### PASSAGE ###

About the network visualization portrays the co-authorship of countries, co-words, and bibliographic coupling, it is believed that network analysis provides researchers with a better graphical visualization about collaboration, co-occurrences, and bibliographic coupling, where the relationships between the studied items are illustrated, allowing analysis and presentations from the size of nodes, the color of nodes, and the thickness of connection lines, as well as the structure and collaboration of research and relationships between countries and researc her.^{[19,26,74-76]} In this study, the minimum paper of one country was set to four to facilitate network analysis in most collaborating countries publishing surveys of the University Patent Quality Indicators. This means that all the selected countries should have at least four publications.

The top collaborative countries, ranked according to the total link strength, are presented in Table 2. The total link strength is defined as the total number of articles published by authors through collaboration among different countries. In other words, the most collaborative country often shows high values in total link strength.

The USA is the leading country with the highest publication (14) in the area of the Universities Patent Quality Indicators and China is the country with the second-highest number of publications (11) and respectively total link strength (5) and (8). Generally, in the analysis of country co-authorship, it can be seen that developed countries (i.e., USA, England, and France) are interested in collaborating with other countries in publishing articles on UPQI relative to developing countries such as Taiwan and Singapore.

Figure 3 shows the visualization map of countries co-authorship in publishing Universities Patent Quality Indicators switching literature with different node sizes and colors. The node size refers to the number of published documents of a country, where the bigger the node, the higher the documents published from the country. These countries were categorized into seven main clusters, presented in seven colors: red, green, blue, dark yellow, violet, light blue, and orange. The details of the main five clusters with the most sub items are listed below.

###

[OBJECTIVE 1] In the passage on country co-authorship, how many publications did a country need at minimum to be selected for the network analysis?
The text and the records below it come from separate, unrelated sources.

### DATA SUPPLIED ###

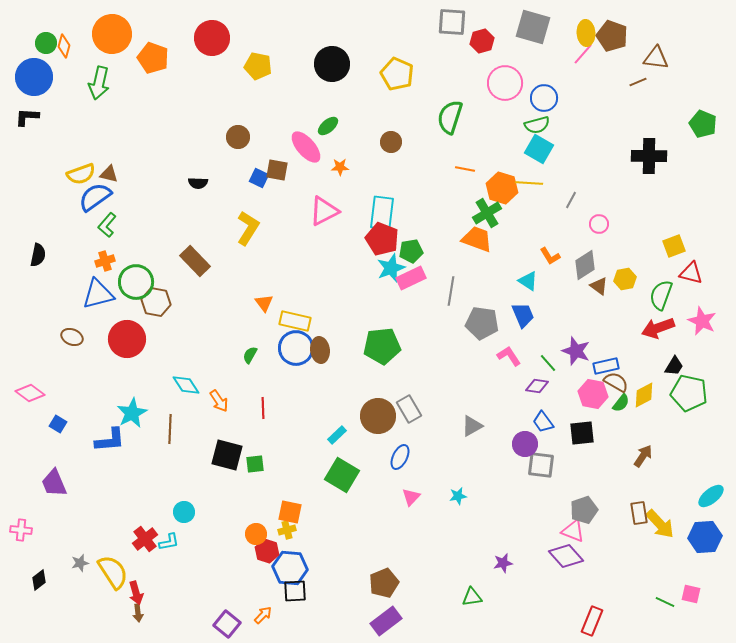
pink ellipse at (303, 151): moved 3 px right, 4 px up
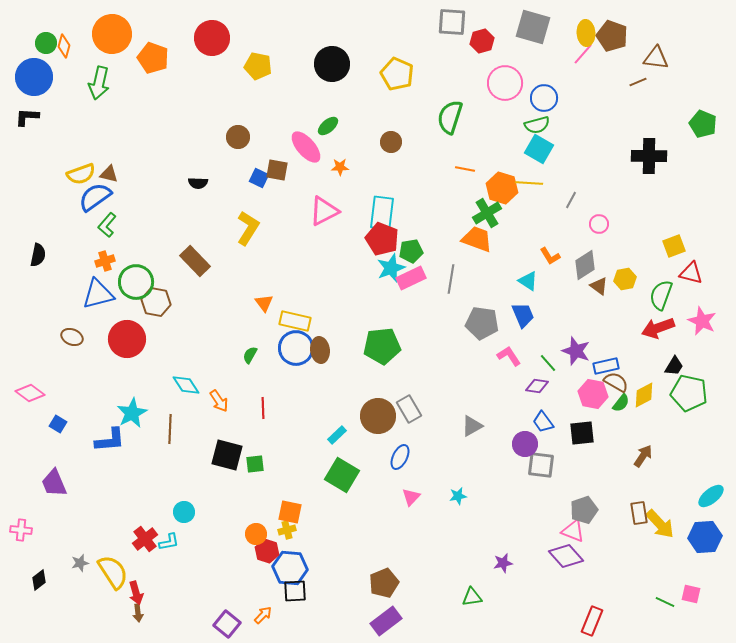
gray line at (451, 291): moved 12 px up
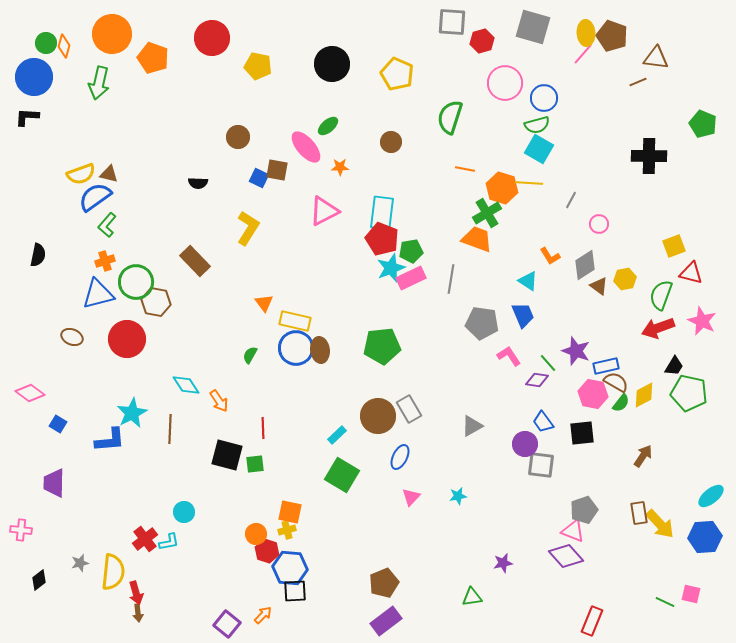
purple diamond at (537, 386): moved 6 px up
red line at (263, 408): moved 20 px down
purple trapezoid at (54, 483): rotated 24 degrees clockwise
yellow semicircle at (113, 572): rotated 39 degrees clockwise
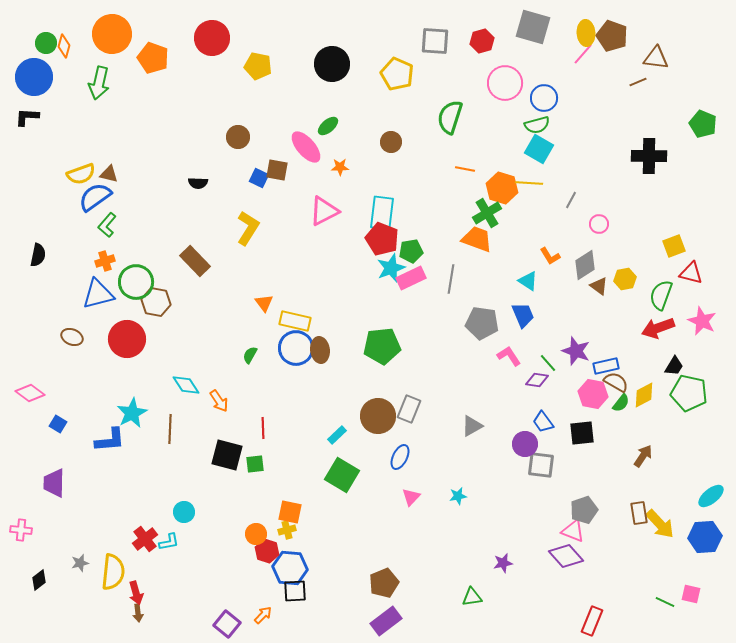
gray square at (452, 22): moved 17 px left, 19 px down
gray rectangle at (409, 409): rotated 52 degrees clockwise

###

[OBJECTIVE 2] Print everything in the records from the line that contains "gray square at" down through the end of the records, including both of those ends.

[FULL SOLUTION 1] Four publications.

[FULL SOLUTION 2]
gray square at (452, 22): moved 17 px left, 19 px down
gray rectangle at (409, 409): rotated 52 degrees clockwise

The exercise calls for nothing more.